MT: In 1950, Sen. Joe McCarthy accused Karr of being “an important member of the Communist Party,” one of the “grease-monkeys of the Communist conspiracy that is trying to conquer us.” Can you expound a little on that?
HK: McCarthy hated Karr’s employer, Drew Pearson, and Karr’s background in and close to the CPUSA was a convenient cudgel to hit at Pearson. There was abundant evidence that Karr had been closely associated with the CPUSA and he had told so many conflicting stories about his relationship that he was vulnerable. By the time McCarthy made his attack on Karr, however, he had distanced himself from the Party. He and Pearson, for example, had been vociferous and enthusiastic supporters of the Marshall Plan.
MT: You point out that sometime during his business trips to the Soviet Union in the early ‘70s, Karr was recruited as a Soviet asset, and began trying, “in ways both subtle and obvious, to serve Soviet interests.” Can you give us a couple of examples?
HK: Karr was providing Soviet intelligence with reports about Shriver’s presidential campaign in 1976. After it tanked, he transferred his affections to Jerry Brown, Governor of California. Karr first provided a back-channel for Ted Kennedy to communicate with the Soviet Union. He tried to curry favor with Gerald Ford’s administration, and provided Soviet talking points on disarmament issues to it.
MT: Karr died from apparently natural causes at the age of 60, but his last ex-wife claimed that he was murdered, and the suspects included everyone from the KGB to the CIA to the Mossad to industrialist Armand Hammer. What’s your take on his death?

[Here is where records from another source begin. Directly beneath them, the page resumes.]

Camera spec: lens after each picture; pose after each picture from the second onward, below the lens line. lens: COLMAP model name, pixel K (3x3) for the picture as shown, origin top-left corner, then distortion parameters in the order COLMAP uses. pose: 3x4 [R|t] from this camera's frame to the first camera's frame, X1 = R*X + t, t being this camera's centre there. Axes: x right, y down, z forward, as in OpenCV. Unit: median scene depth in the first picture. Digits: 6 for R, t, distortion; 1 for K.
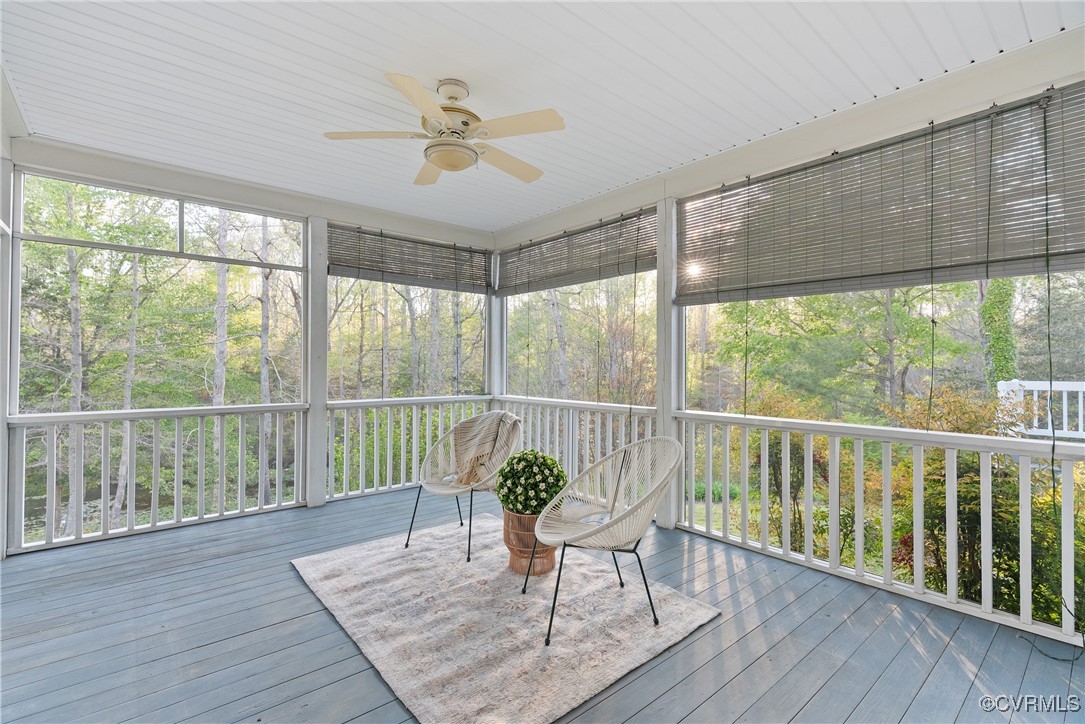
lens RADIAL K [[491.5, 0, 537.2], [0, 491.5, 362.1], [0, 0, 1]] dist [-0.008737, 0.003645]
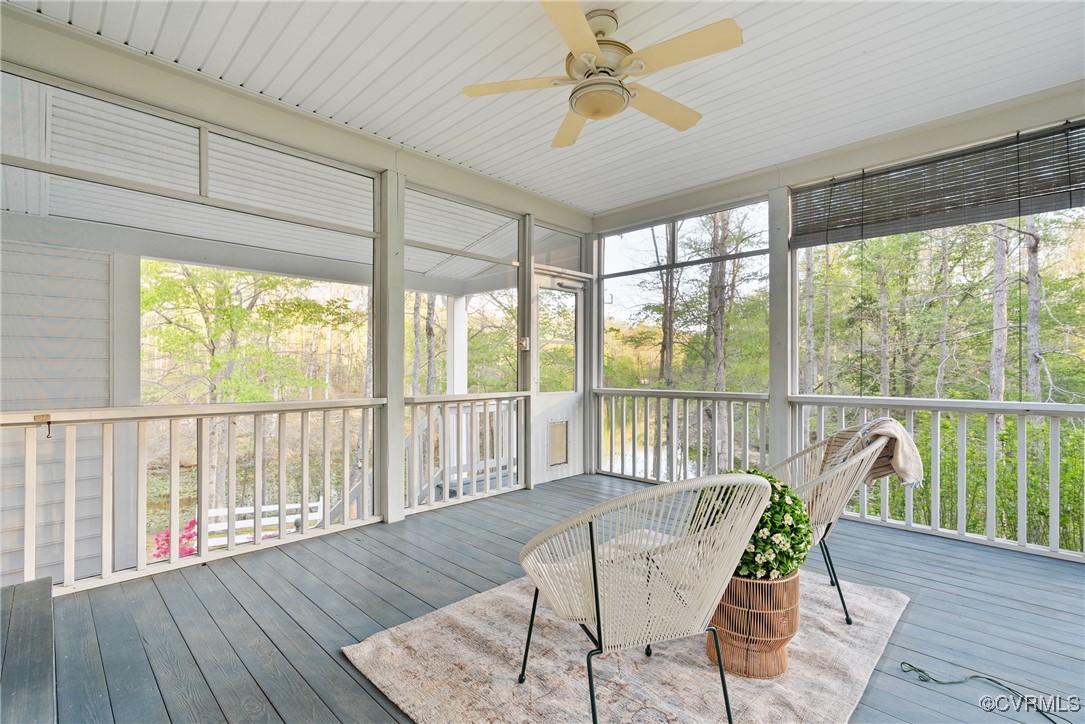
lens RADIAL K [[491.5, 0, 538.2], [0, 491.5, 366.7], [0, 0, 1]] dist [-0.008737, 0.003645]
pose [[0.105741, -0.005212, -0.994380, 0.540817], [0.007023, 0.999965, -0.004495, 0.044734], [0.994369, -0.006508, 0.105774, 0.625957]]
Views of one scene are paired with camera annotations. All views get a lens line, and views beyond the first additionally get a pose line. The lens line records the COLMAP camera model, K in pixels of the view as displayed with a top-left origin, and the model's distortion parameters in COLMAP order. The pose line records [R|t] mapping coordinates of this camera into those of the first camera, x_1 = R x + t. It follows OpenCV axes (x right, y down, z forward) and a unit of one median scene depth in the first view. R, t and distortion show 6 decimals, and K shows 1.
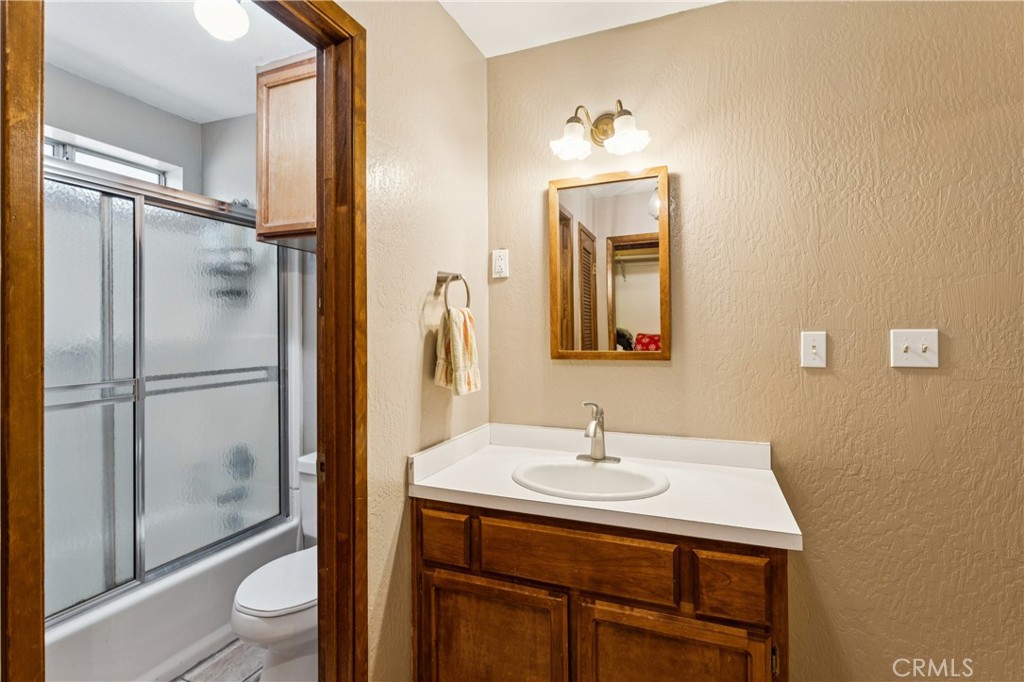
lens RADIAL K [[466.5, 0, 510.8], [0, 466.5, 330.7], [0, 0, 1]] dist [-0.005466, 0.000292]
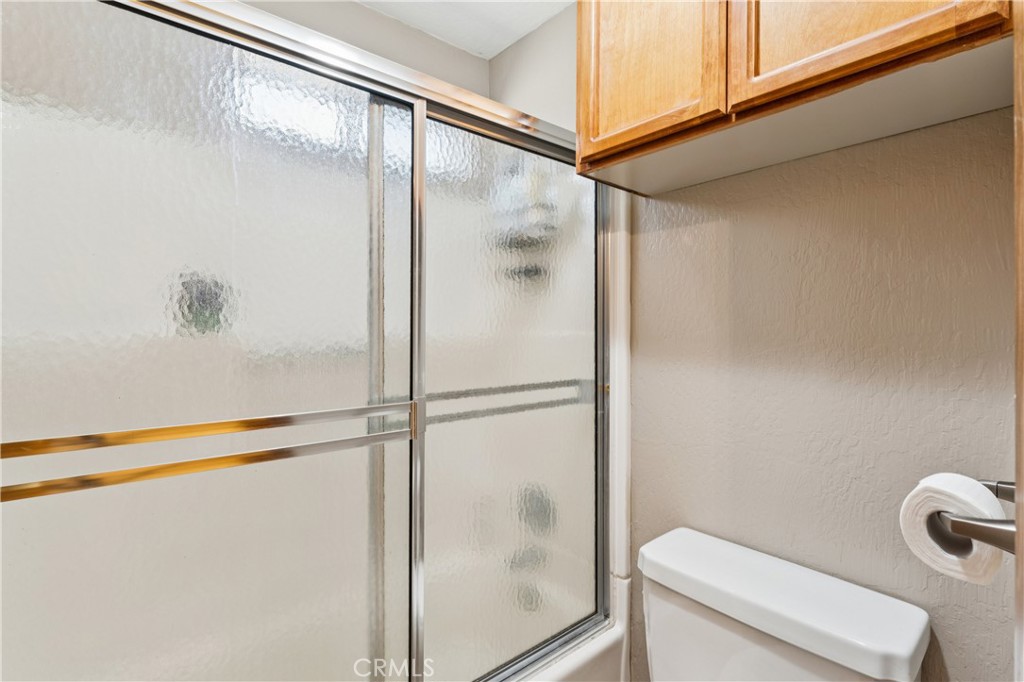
lens RADIAL K [[466.5, 0, 515.7], [0, 466.5, 338.4], [0, 0, 1]] dist [-0.005466, 0.000292]
pose [[0.882259, 0.015841, -0.470497, -0.337703], [-0.007983, 0.999793, 0.018694, 0.009172], [0.470696, -0.012737, 0.882203, 0.440827]]
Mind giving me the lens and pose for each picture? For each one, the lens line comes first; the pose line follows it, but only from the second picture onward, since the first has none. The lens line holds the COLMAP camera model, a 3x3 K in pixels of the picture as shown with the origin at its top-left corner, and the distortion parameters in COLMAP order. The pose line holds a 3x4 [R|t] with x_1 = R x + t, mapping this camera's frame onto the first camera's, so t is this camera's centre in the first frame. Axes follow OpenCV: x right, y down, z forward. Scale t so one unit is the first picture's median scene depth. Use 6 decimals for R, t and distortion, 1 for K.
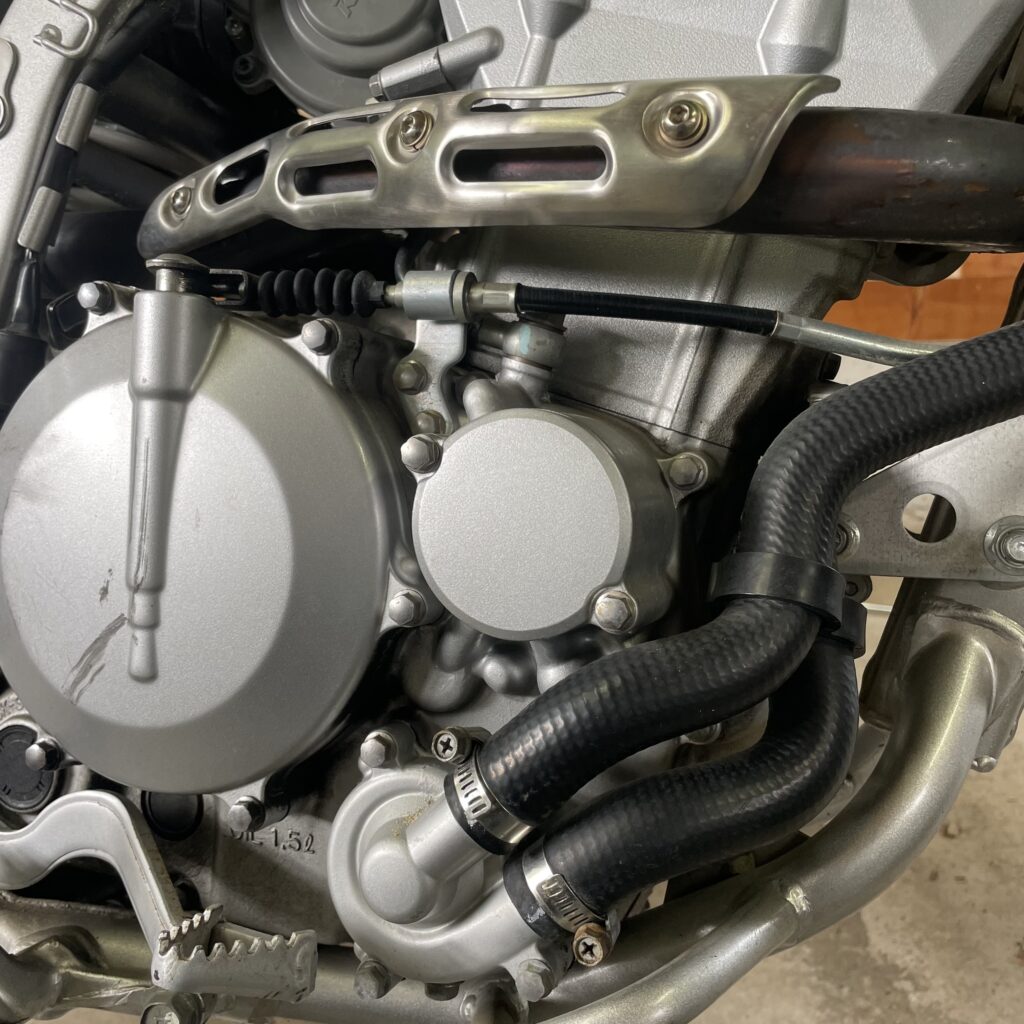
lens RADIAL K [[1016.2, 0, 512.0], [0, 1016.2, 511.8], [0, 0, 1]] dist [0.000502, 0.000000]
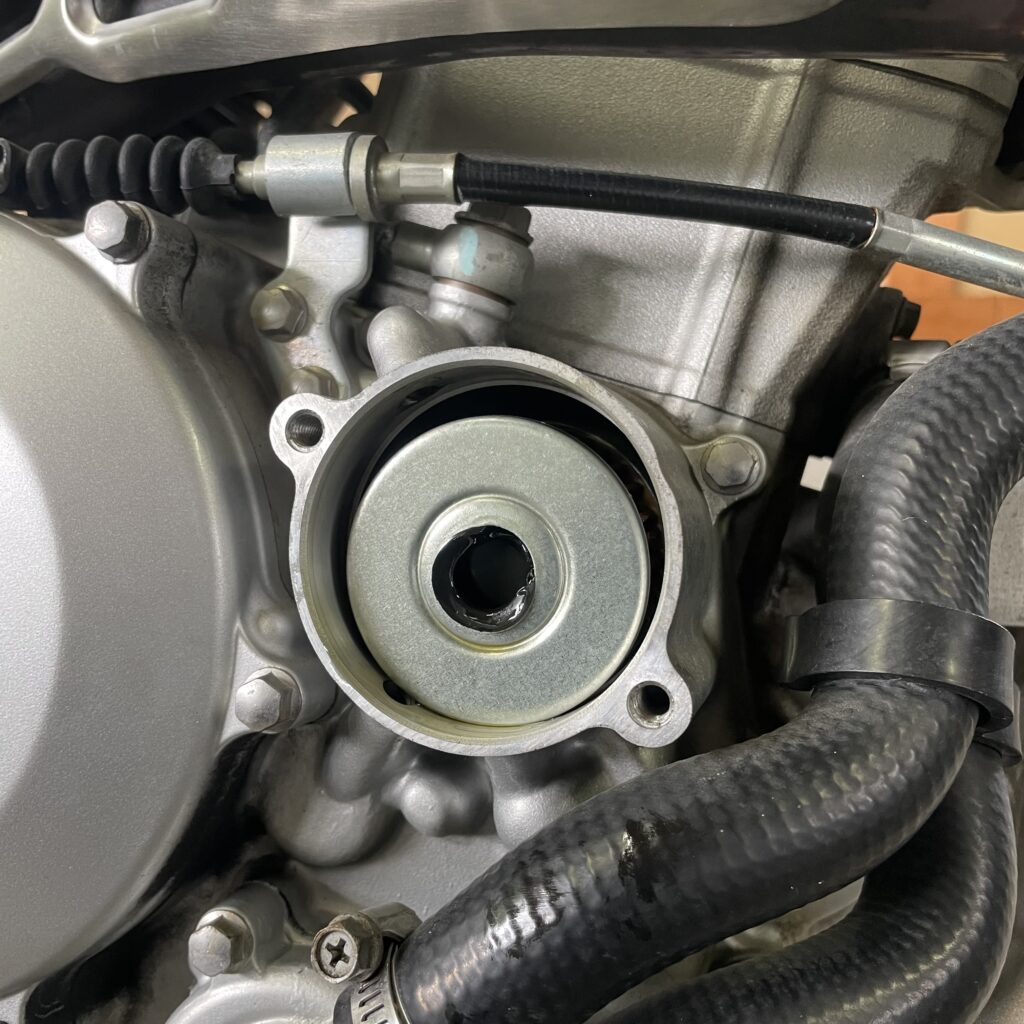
lens RADIAL K [[1016.2, 0, 511.9], [0, 1016.2, 512.9], [0, 0, 1]] dist [0.000502, 0.000000]
pose [[0.995596, -0.002837, 0.093701, -0.019335], [0.005432, 0.999608, -0.027451, 0.005702], [-0.093586, 0.027839, 0.995222, 0.395528]]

HK: I think he died of a heart attack. He had had a previous attack and his high-stress life no doubt exacerbated his health issues. But it is impossible to rule out murder, although I think it is unlikely. If he was murdered, the most likely suspect is the KGB. A series of scandals involving contracts Karr had obtained for the Moscow Olympics threatened to implicate a high-ranking Soviet official who was the son-in-law of Alexi Kosygin, the number two man in the Soviet Union. So there was a strong motive. But again, I think a natural death is more likely.